In order to assure ATK’s Liberty program meets or exceeds safety requirements, the Utah-based company has assembled an independent assessment team comprised of leading experts in the space industry to determine how well the program’s various elements are doing in terms of crew safety and component integration.ATK announced on May 9 that the Composite Crew Module (since renamed the Liberty spacecraft) would be added to the launch vehicle and launch abort system that the company already has in place. This means ATK has the complete spacecraft and launch vehicle “stack.”
ATK not only has the combined launcher and spacecraft but also ground and mission operations, passenger training and flight test crews. ATK has also partnered with Lockheed-Martin to utilize Lockheed-Martin’s simulators and test facilities.
Congress has authorized the Federal Aviation Administration (FAA) to regulate commercial access to low-Earth-orbit (LEO). This has been done to ensure crew and passenger safety. The various companies involved with providing access to LEO are waiting for these guidelines to be issued and rely on NASA for guidance in the interim. ATK has opted to put in place elements this assessment team to see that stringent safety measures are established from the outset. Space Exploration Technologies (SpaceX) has created a similar panel to oversee their human space flight efforts.
Liberty’s independent assessment team will be led by Bryan O’Connor with team members Ken Bowersox, Kevin Leclaire and Alain Souchier. This will allow the Liberty team to boast former space shuttle and International Space Station (ISS) astronauts along with experts in NASA Safety and Mission Assurance, commercial space business and cryogenic engine development.
“As we build Liberty using streamlined and affordable commercial approaches, we intend to maintain a steady emphasis on crew safety, which is why we brought together top talent for the Liberty independent assessment team,” said Kent Rominger, ATK vice president and program manager for Liberty. “We have one of the best teams whose background and expertise will ensure Liberty is safe and reliable for our commercial customers.”
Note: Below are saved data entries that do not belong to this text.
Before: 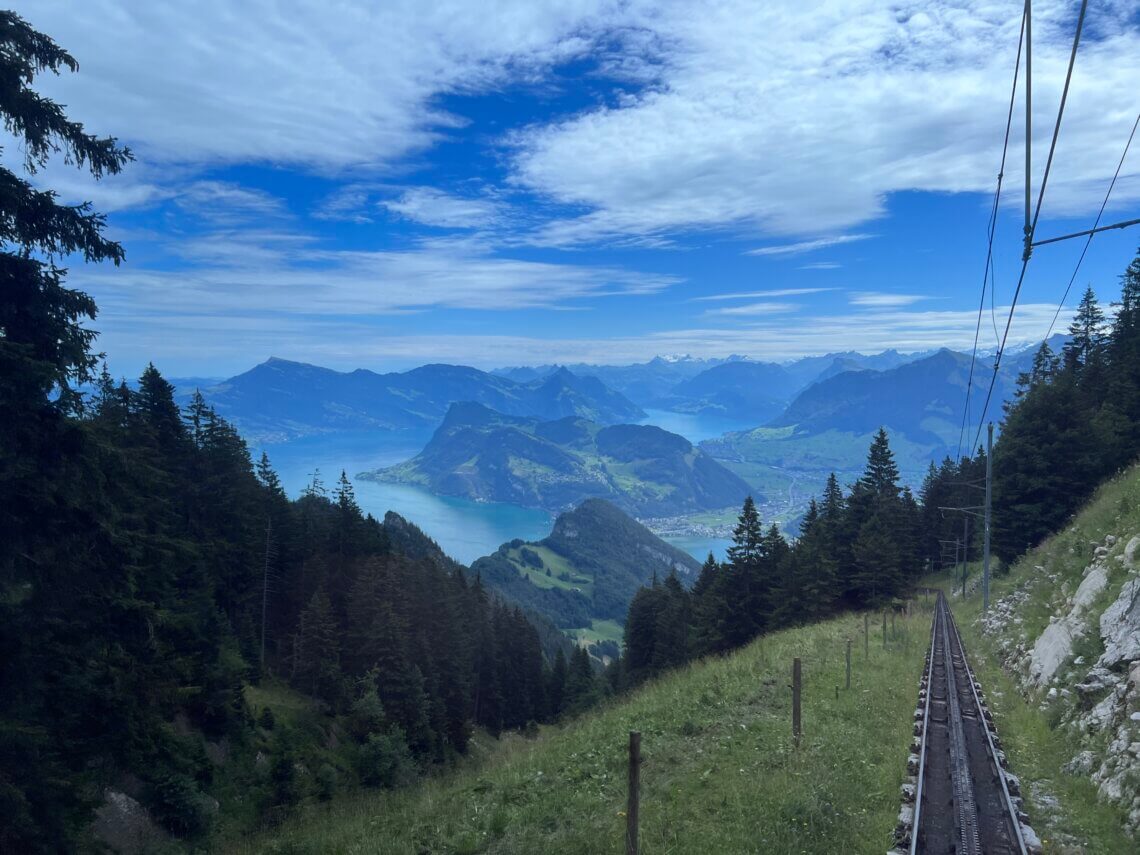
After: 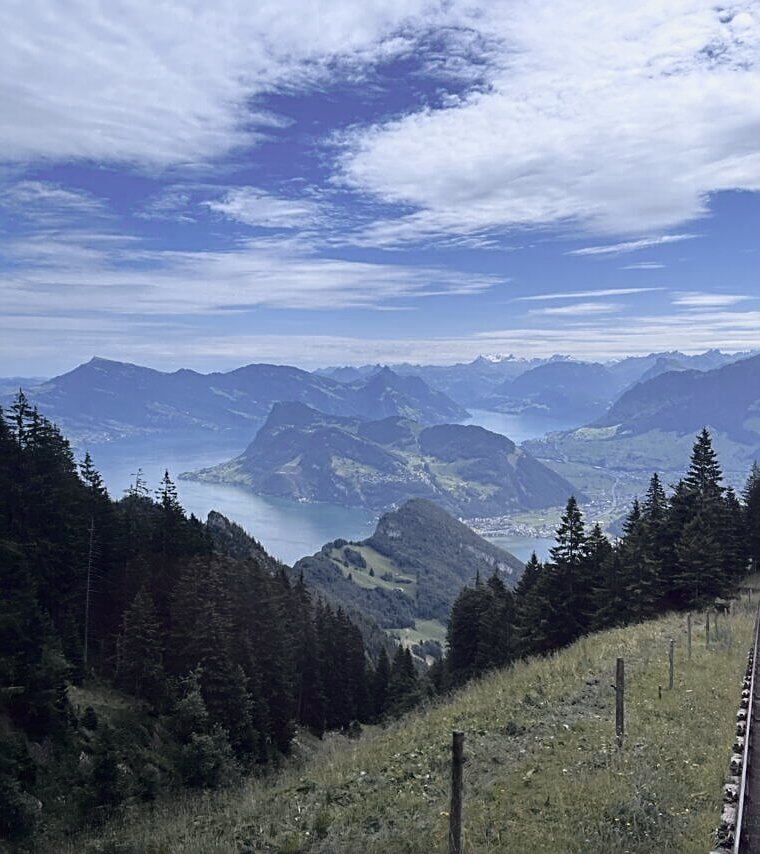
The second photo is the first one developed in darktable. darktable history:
crop and rotate: left 15.546%, right 17.787%
tone curve: curves: ch0 [(0, 0.009) (0.105, 0.08) (0.195, 0.18) (0.283, 0.316) (0.384, 0.434) (0.485, 0.531) (0.638, 0.69) (0.81, 0.872) (1, 0.977)]; ch1 [(0, 0) (0.161, 0.092) (0.35, 0.33) (0.379, 0.401) (0.456, 0.469) (0.498, 0.502) (0.52, 0.536) (0.586, 0.617) (0.635, 0.655) (1, 1)]; ch2 [(0, 0) (0.371, 0.362) (0.437, 0.437) (0.483, 0.484) (0.53, 0.515) (0.56, 0.571) (0.622, 0.606) (1, 1)], color space Lab, independent channels, preserve colors none
sharpen: radius 2.531, amount 0.628
color correction: highlights a* 5.59, highlights b* 5.24, saturation 0.68
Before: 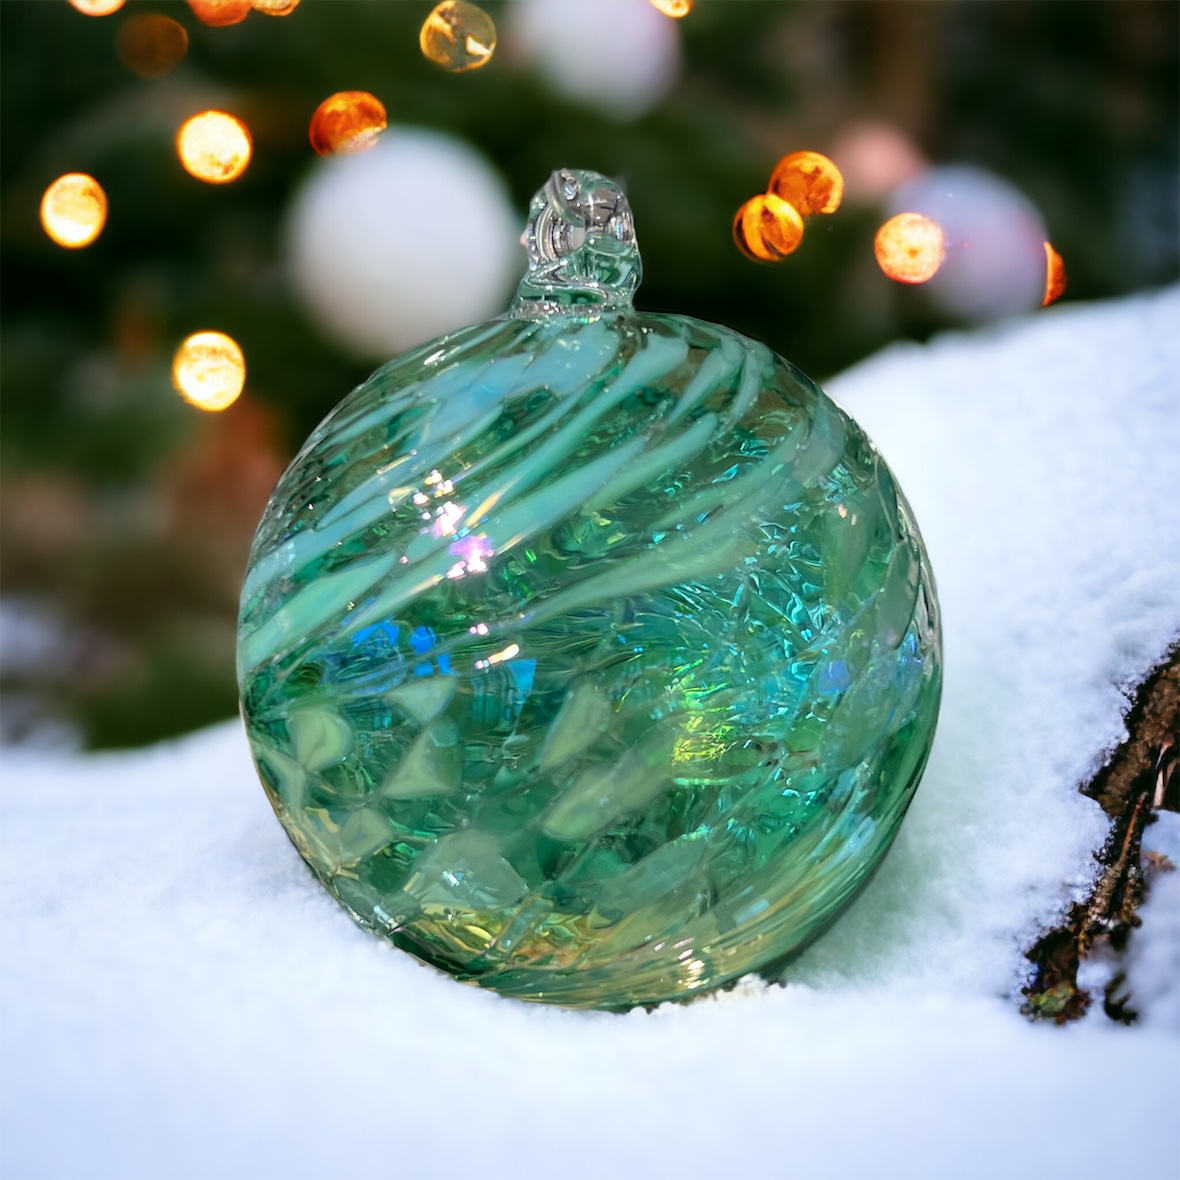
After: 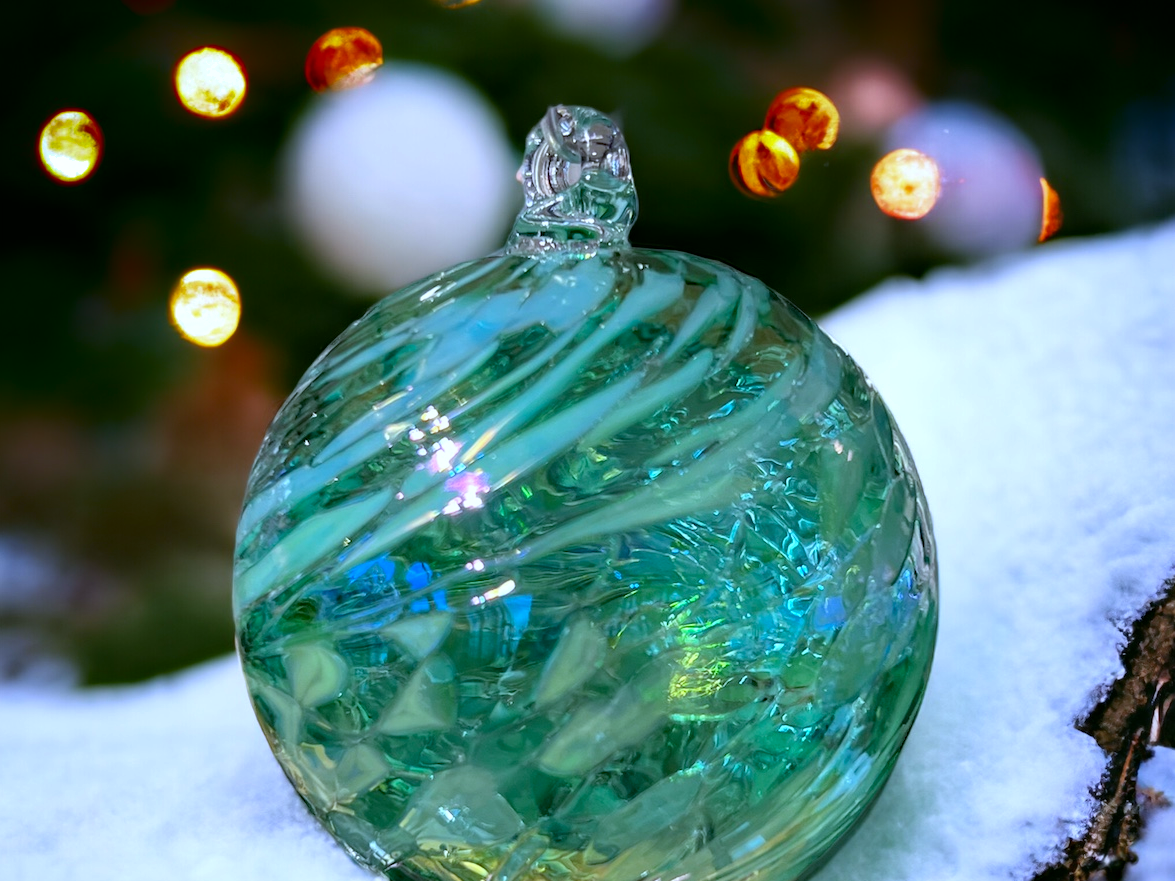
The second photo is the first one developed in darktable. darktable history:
shadows and highlights: shadows -88.03, highlights -35.45, shadows color adjustment 99.15%, highlights color adjustment 0%, soften with gaussian
white balance: red 0.948, green 1.02, blue 1.176
crop: left 0.387%, top 5.469%, bottom 19.809%
haze removal: compatibility mode true, adaptive false
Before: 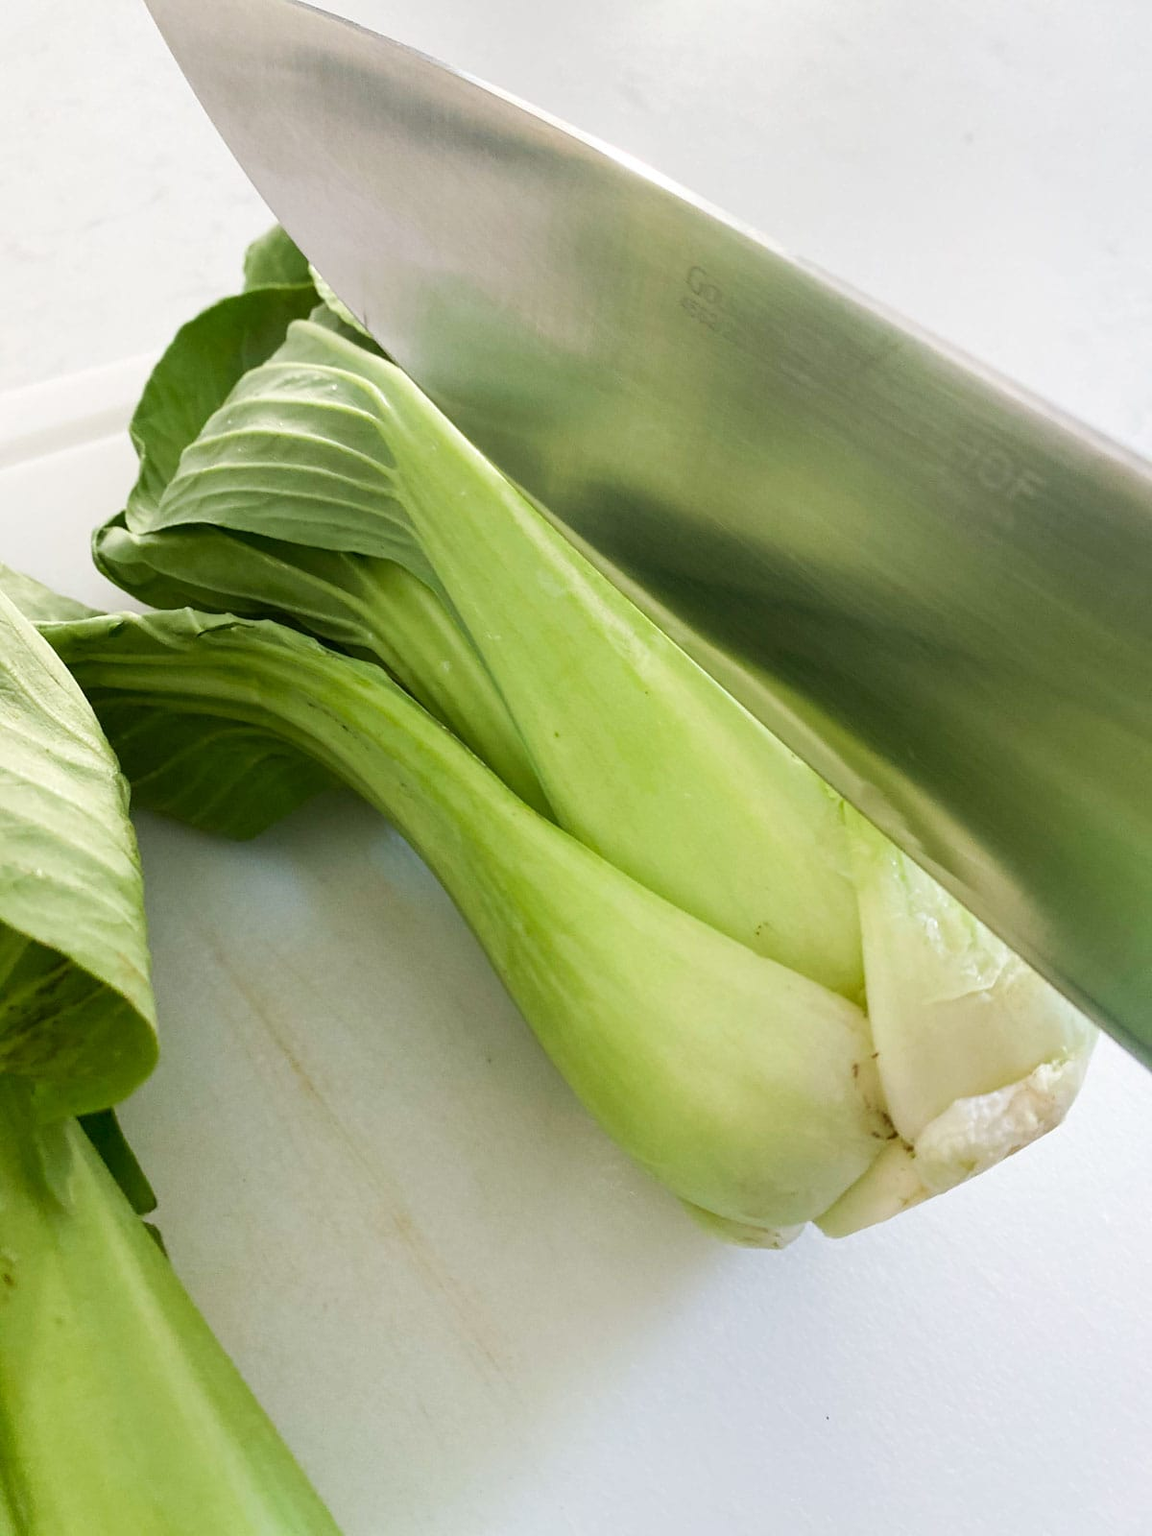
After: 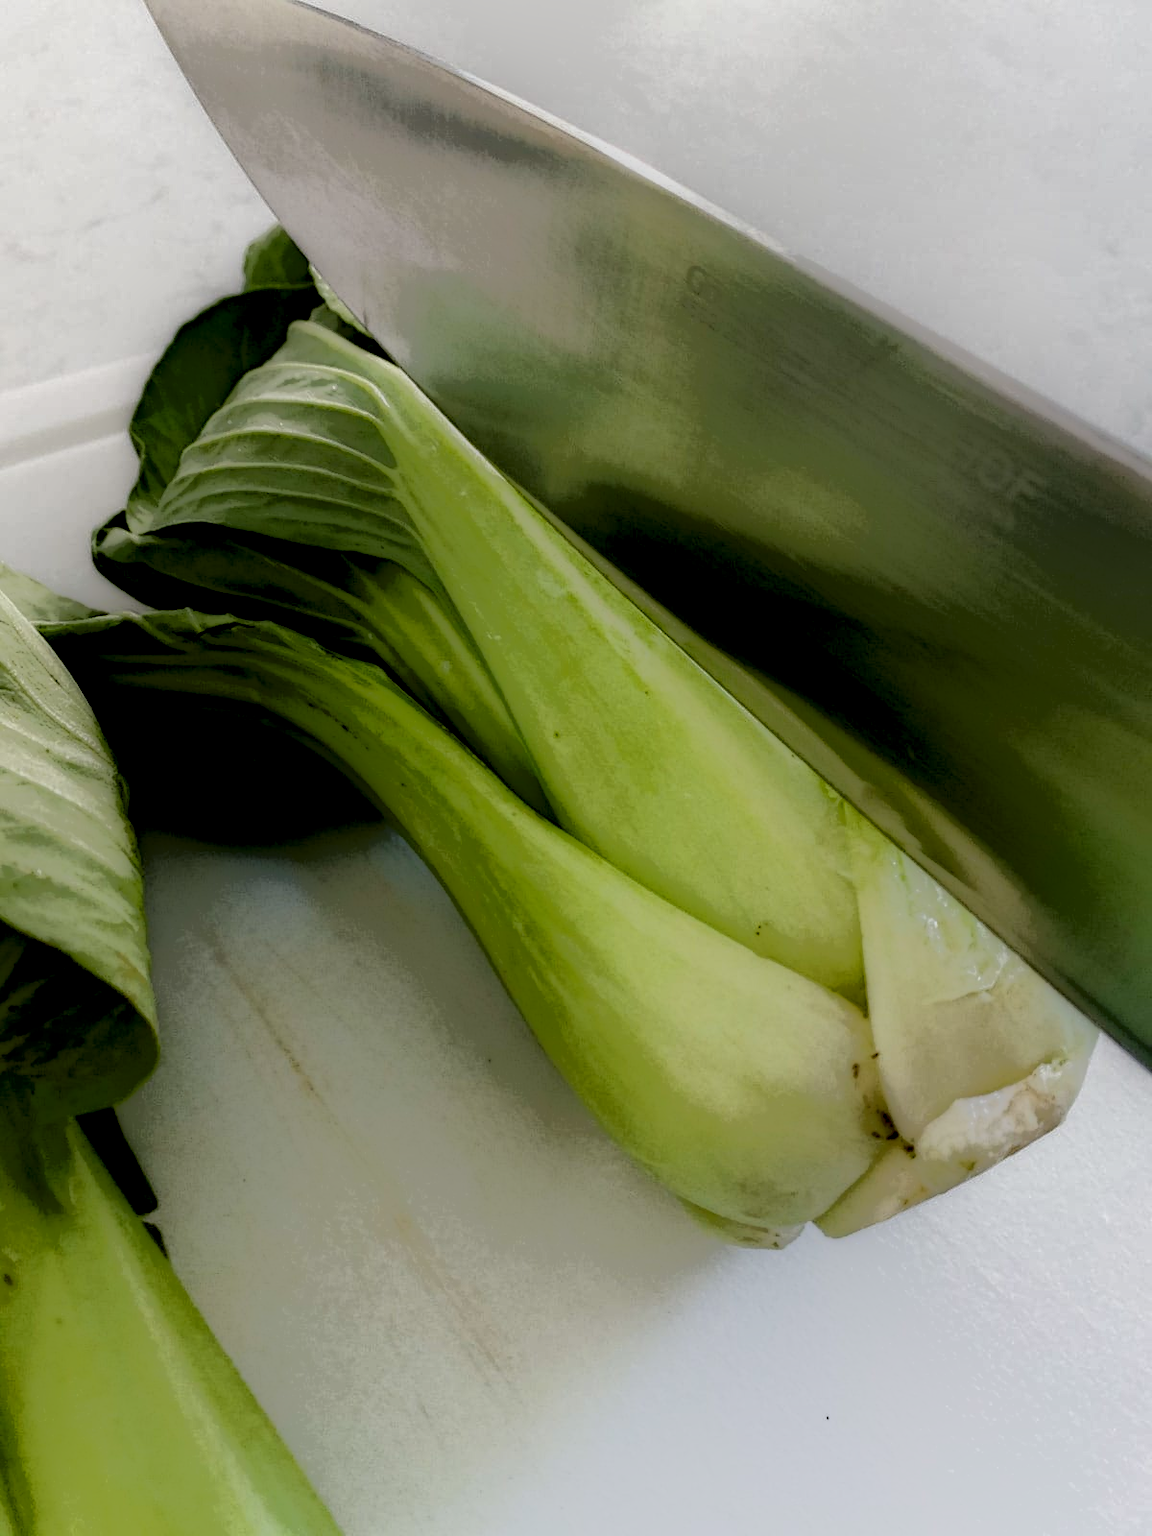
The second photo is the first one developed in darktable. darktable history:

O’Connor, a two-time shuttle veteran will lead the independent assessment team. He has a strong background in flight testing, program management and safety and mission assurance. Before he joined NASA, O’Connor served in the U.S. Marine Corps where he was a test pilot. While at NASA he was the space shuttle program director as well as the chief of Safety and Mission Assurance where it was his job to ensure the safe and efficient management of NASA’s numerous programs.
“I am looking forward to working with ATK on their commercial human certification plan for Liberty,” said O’Connor. “It is extremely important to get this plan right. Fortunately, they have a head start because all of Liberty’s subsystems were originally designed to be human-rated.”
The other members of the Liberty assessment team have similar backgrounds in spacecraft design and testing.
Ken Bowersox is a former U.S. Navy test pilot and space shuttle astronaut having not only flown four times on the shuttle but once on the Russian Soyuz spacecraft as well. He served as the commander of the Expedition-6 crew. In this role he was responsible for the orbiting laboratory for five months. While at NASA he served as the chief of the Astronaut Office Safety Branch and chairman of the Spaceflight Safety Panel. Until December of 2011 Bowersox worked as Space Exploration Technologies’ (SpaceX) vice president of Astronaut Safety and Mission Assurance. Bowersox will be in charge of crew training and commercial crewed certification plan for Liberty.
Kevin Leclaire is experienced in developing space-related companies. He has served in a variety of roles in private industry, all of them with a focus on space, satellite and technology development. Leclaire served as a senior associate at a venture capital firm whose primary interest was space-related organizations. Leclaire’s background makes him a natural fit to govern business aspects of the Liberty program. This is no easy task as Leclaire must ensure that Liberty has a solid business foundation while not jeopardizing crew safety.
Alain Souchier was the manager in charge of the design of the Ariane 5’s stage propulsion system as well as the cryogenic engine and stage propulsion systems on the Vulcain Ariane 5. As Liberty’s upper stage is the central core of an Ariane 5, having him on the team should be an asset. Souchier has 30 years worth of experience in the aerospace industry and has been awarded medals from the French space agency (CNET) for his efforts. Souchier’s field of interest on Liberty will be the Vulcain 2 engine upgrades (these engines, normally ground-started need to be converted to air-started).
ATK signed an unfunded Space Act Agreement (SAA) with NASA in September of last year and since that time has made steady strides in the development of the Liberty system.